One of the great beauties of SSH is that X Forwarding can be (and usually is) enabled during compilation, so that after you have connected to another server with:
giles@tesla$ ssh remotehost giles@remotehost's password: No mail. giles@remotehost$
You can start X clients simply by typing them as you would at the console of the remote machine, and they will appear on your local machine:
giles@remotehost$ xclock &  26416 giles@remotehost$ xterm &  26422 giles@remotehost$
This is because SSH has already set up your local machine as the machine to display programs on:
giles@remotehost$ set | grep DISPLAY DISPLAY=tesla.gcsu.edu:10.0 giles@remotehost$
If you want to start using your local machine as the work environment for your remote host, one of the cooler things you can do is start an application manager like the Gnome project's "panel", or perhaps something like "tkdesk" or "xfm" if that's more your style. If you're not familiar with doing something like this, a word of warning: you have to be cautious about remembering where any given app has been launched from, either locally or remotely. If you're reconfiguring the remote host, and you type "rm -rf /usr/local/bin/*" on the wrong machine, it will be very painful ... One solution for that is to colorize your prompts differently on every machine you work on, with the host name prominently displayed.

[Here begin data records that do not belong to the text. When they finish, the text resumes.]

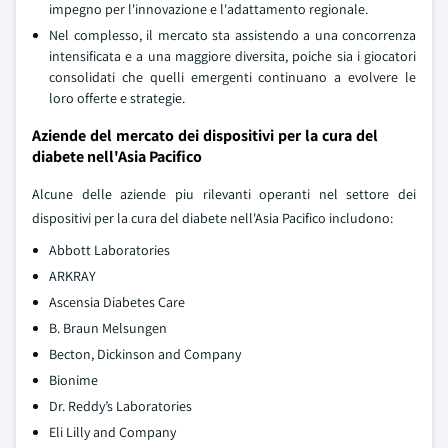
impegno per l'innovazione e l'adattamento regionale.
Nel complesso, il mercato sta assistendo a una concorrenza
intensificata e a una maggiore diversita, poiche sia i giocatori
consolidati che quelli emergenti continuano a evolvere le
loro offerte e strategie.
Aziende del mercato dei dispositivi per la cura del
diabete nell'Asia Pacifico
Alcune delle aziende piu rilevanti operanti nel settore dei
dispositivi per la cura del diabete nell'Asia Pacifico includono:
Abbott Laboratories
ARKRAY
Ascensia Diabetes Care
B. Braun Melsungen
Becton, Dickinson and Company
Bionime
Dr. Reddy’s Laboratories
Eli Lilly and Company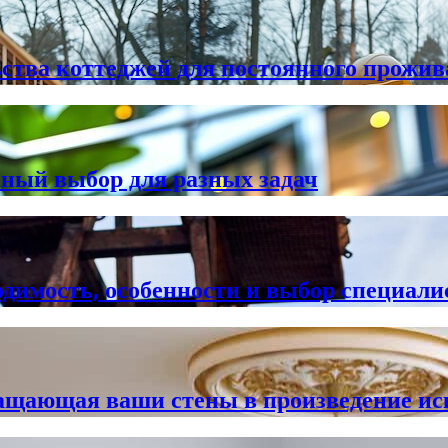
ства коттеджей для постоянного прожи
чный выбор для разных задач
одимость, особенности и выбор специали
ращающая ваши стены в произведение ис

Often X forwarding is turned off on servers that have a lot of users. My ISP in Toronto, for example, has it turned off, presumably because their business is dial-up connectivity and web hosting, so they don't want the machine bogged down by fifty users all running Netscape on their processors. I tend to turn it on on my servers, but they usually only have twenty or thirty users, and most of those people are only using FTP.